Otomastoiditis

Case contributed by Dr Henry Knipe

Presentation

Fevers and headache.

Patient Data

Age: 20 years
Gender: Male
CT

Extensive opacification across the left mastoid air cells extending into the middle ear, with gas locules seen from the middle ear to the aditus ad antum. The ossicular chain is normally configured with no definite bony erosion of these structures, however there is bony dehiscence at the tegmen tympani, with some of the adjacent mastoid air cells appearing resorbed.

The right mastoid air cells are clear. 

MRI

Left mastoid air cells and middle ear cleft are completely occupied by T2 hyperintense fluid demonstrating diffusion restriction and post-contrast enhancement. 

No evidence of subdural or extradural peripherally enhancing collection. No suggestion of cerebritis.
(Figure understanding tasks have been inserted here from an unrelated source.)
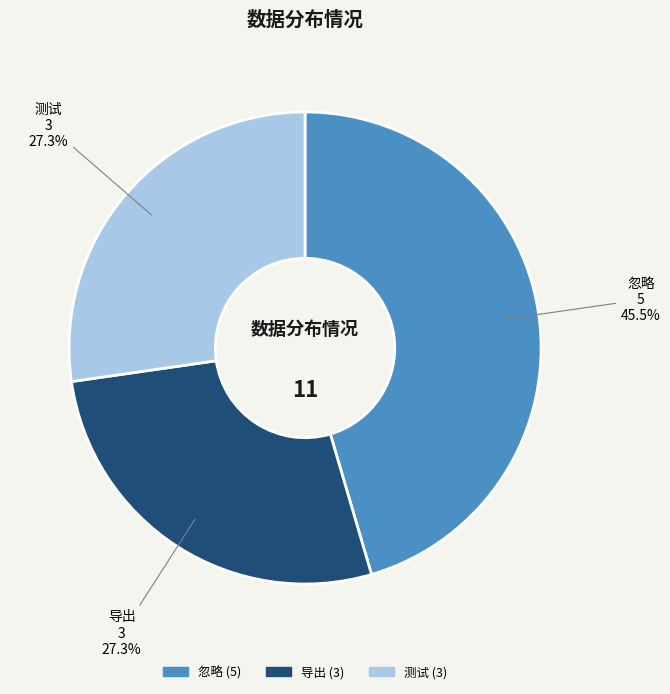

Which slice is the largest?

忽略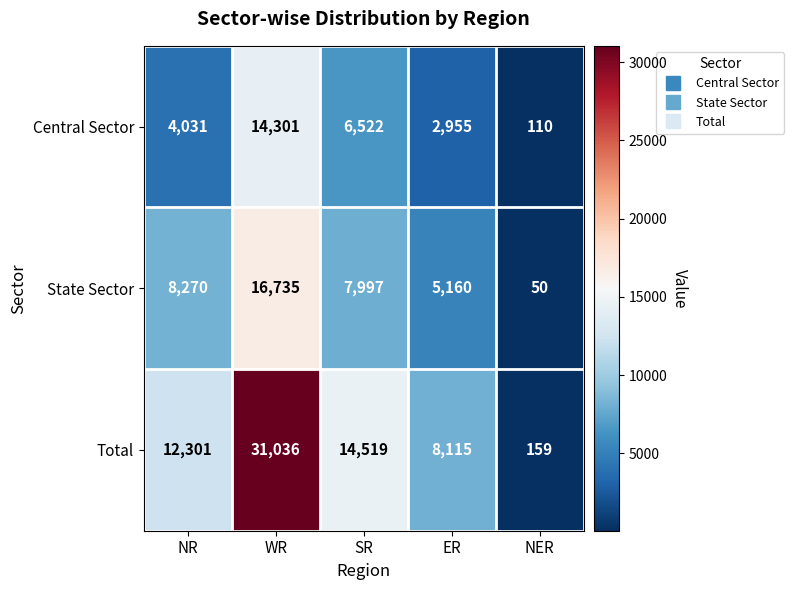

Which series changed the most between WR and ER?

Total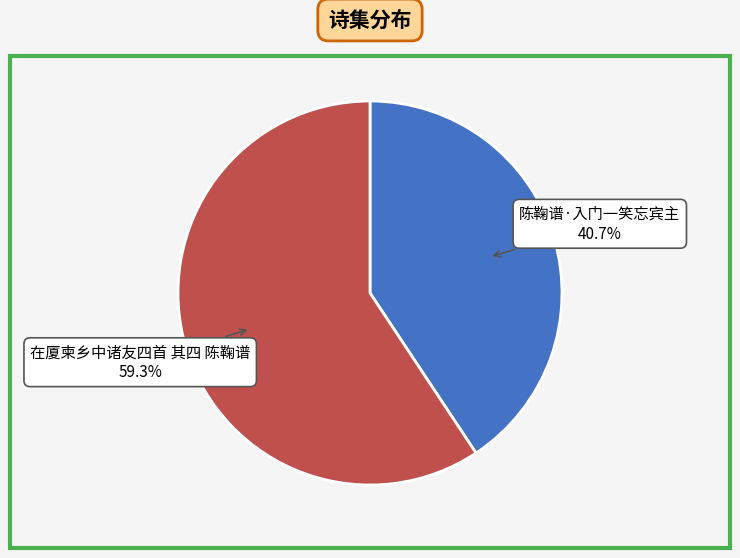

How many segments does this pie chart have?

2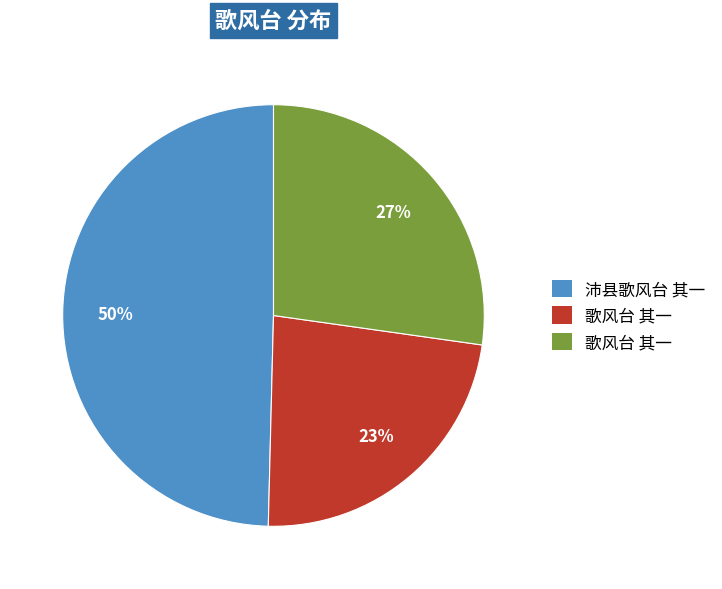

To the nearest percent, what is the average slice percentage?

33%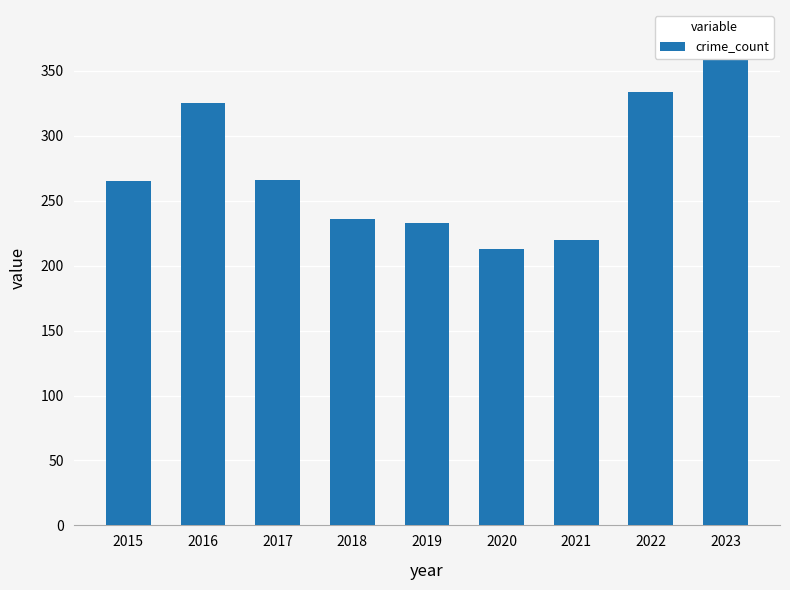

Rank the categories by value from highest to lowest.

2023, 2022, 2016, 2017, 2015, 2018, 2019, 2021, 2020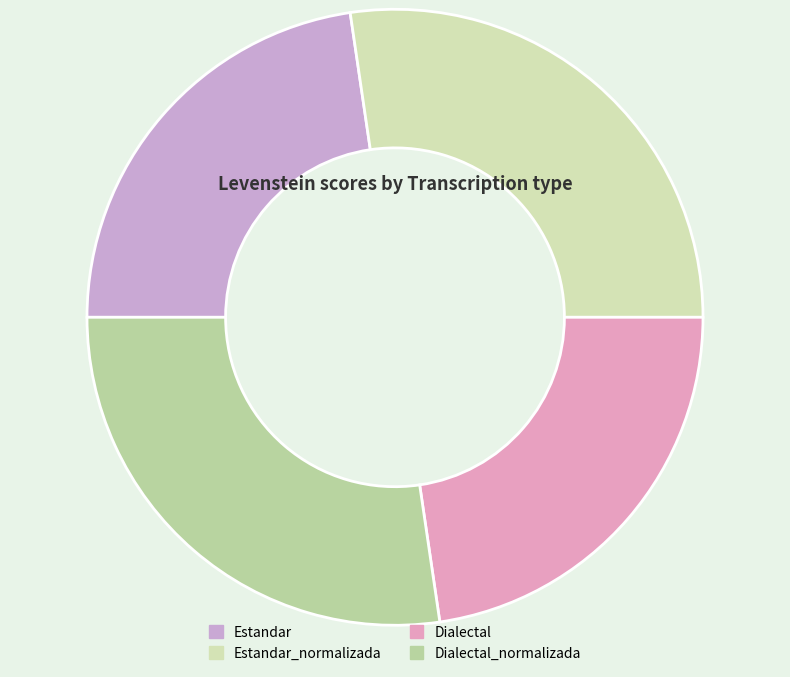

Rank the categories by value from lowest to highest.

Estandar, Dialectal, Estandar_normalizada, Dialectal_normalizada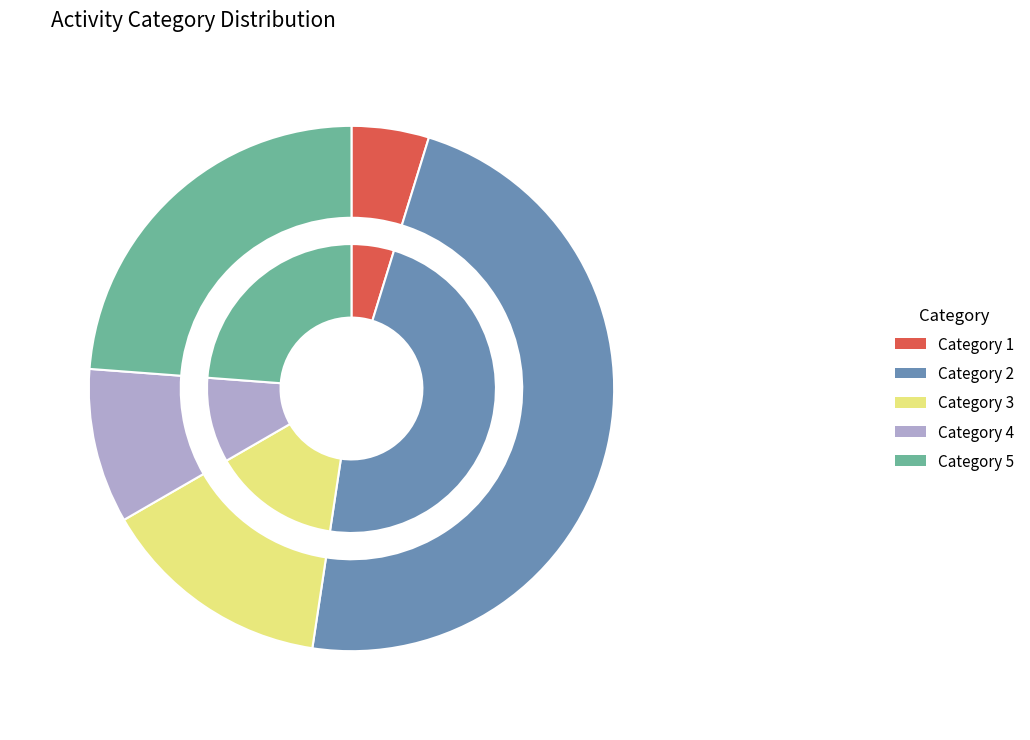

Count the number of slices in the pie.

5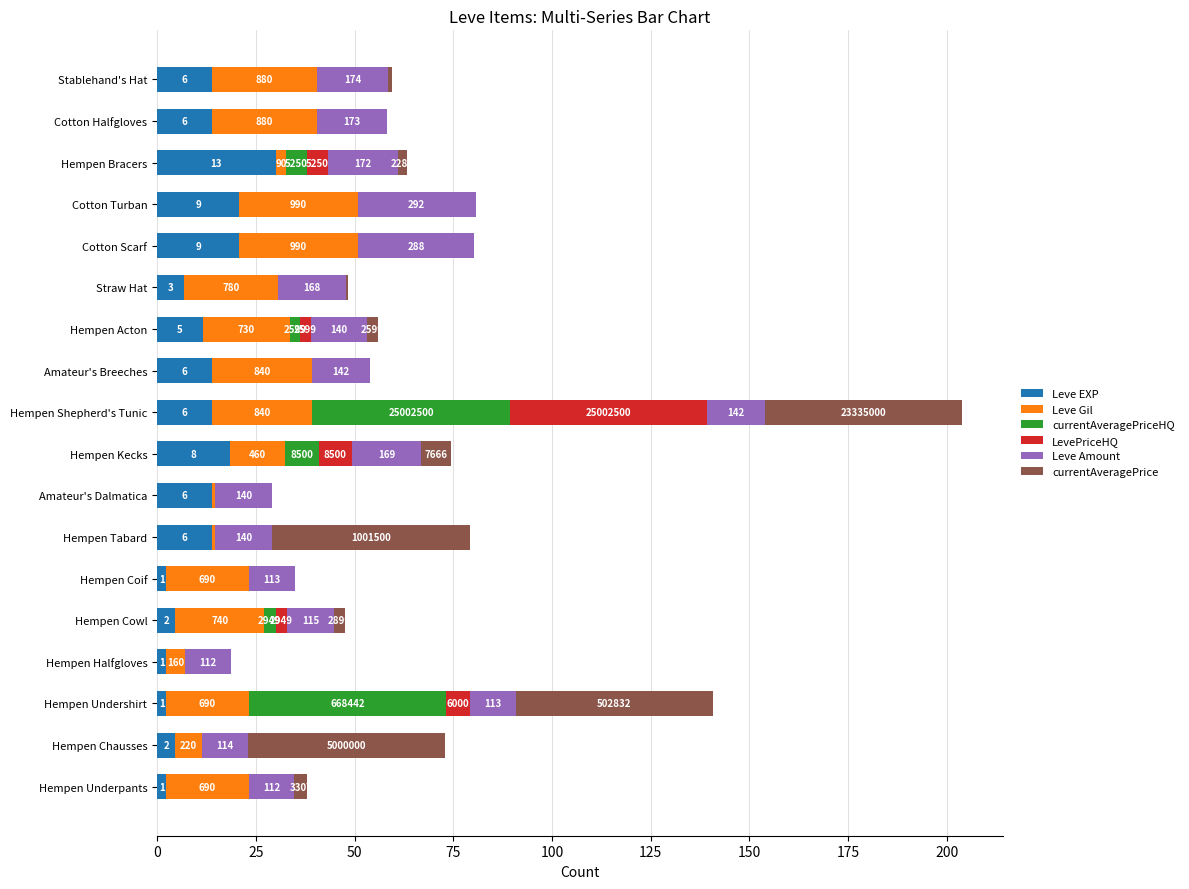

What are all the series names shown in the legend?

Leve EXP, Leve Gil, currentAveragePriceHQ, LevePriceHQ, Leve Amount, currentAveragePrice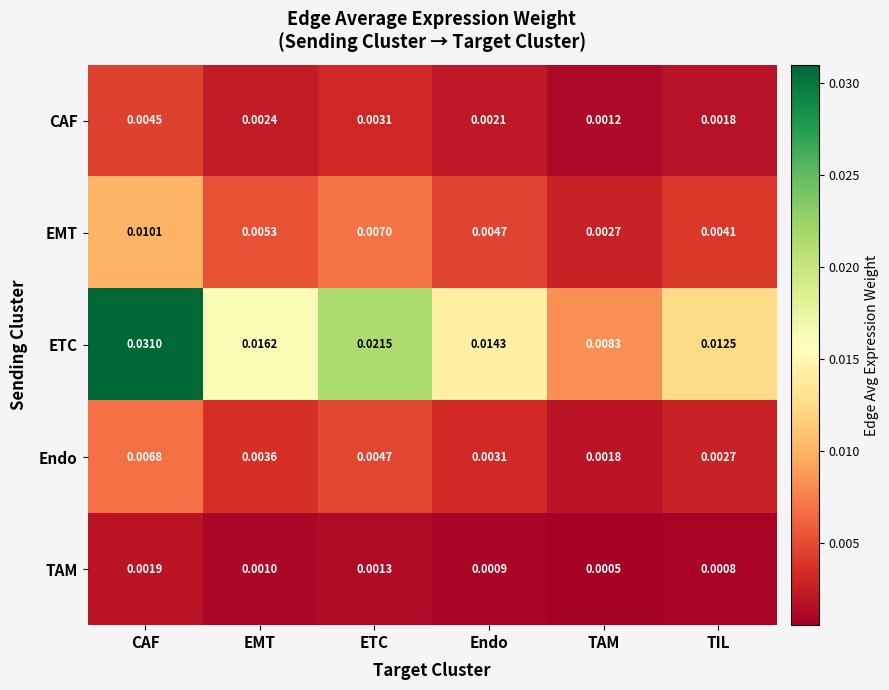

Which series changed the most between EMT and TAM?

ETC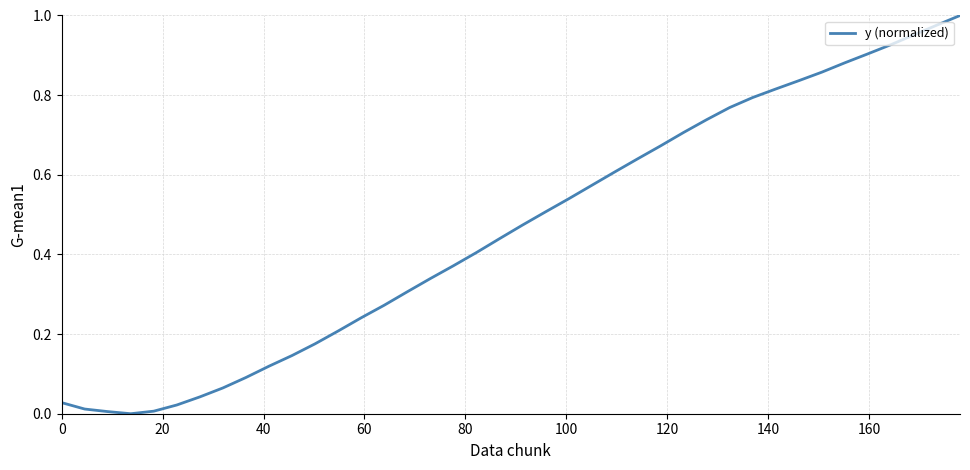

How many lines are shown in the chart?

1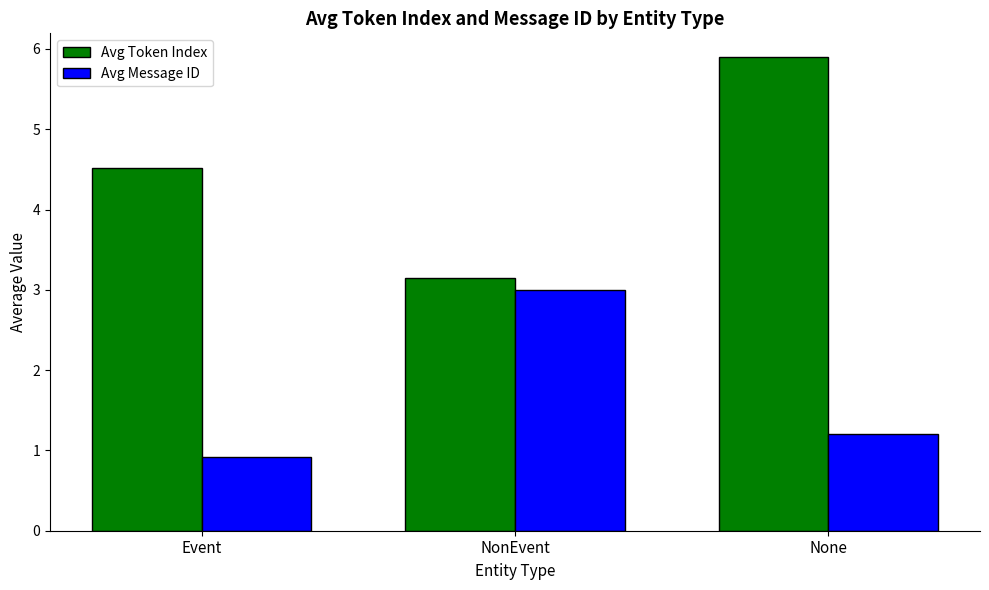

What is the difference between the maximum and second lowest values in the Avg Token Index series?

1.4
There is no leptomeningeal enhancement or intracerebral abscess. Expected flow void is present in the left transverse and sigmoid sinus. 

Case Discussion

The patient underwent drainage with pus aspirated and Aspergillus sp. cultured. The patient was immunosuppressed for renal transplant. Otomastoiditis requires more than the presence of an effusion. On CT, bone destruction is required to make the diagnosis, and on MRI contrast enhancement, diffusion restriction and/or perimastoid soft tissue inflammatory change is required.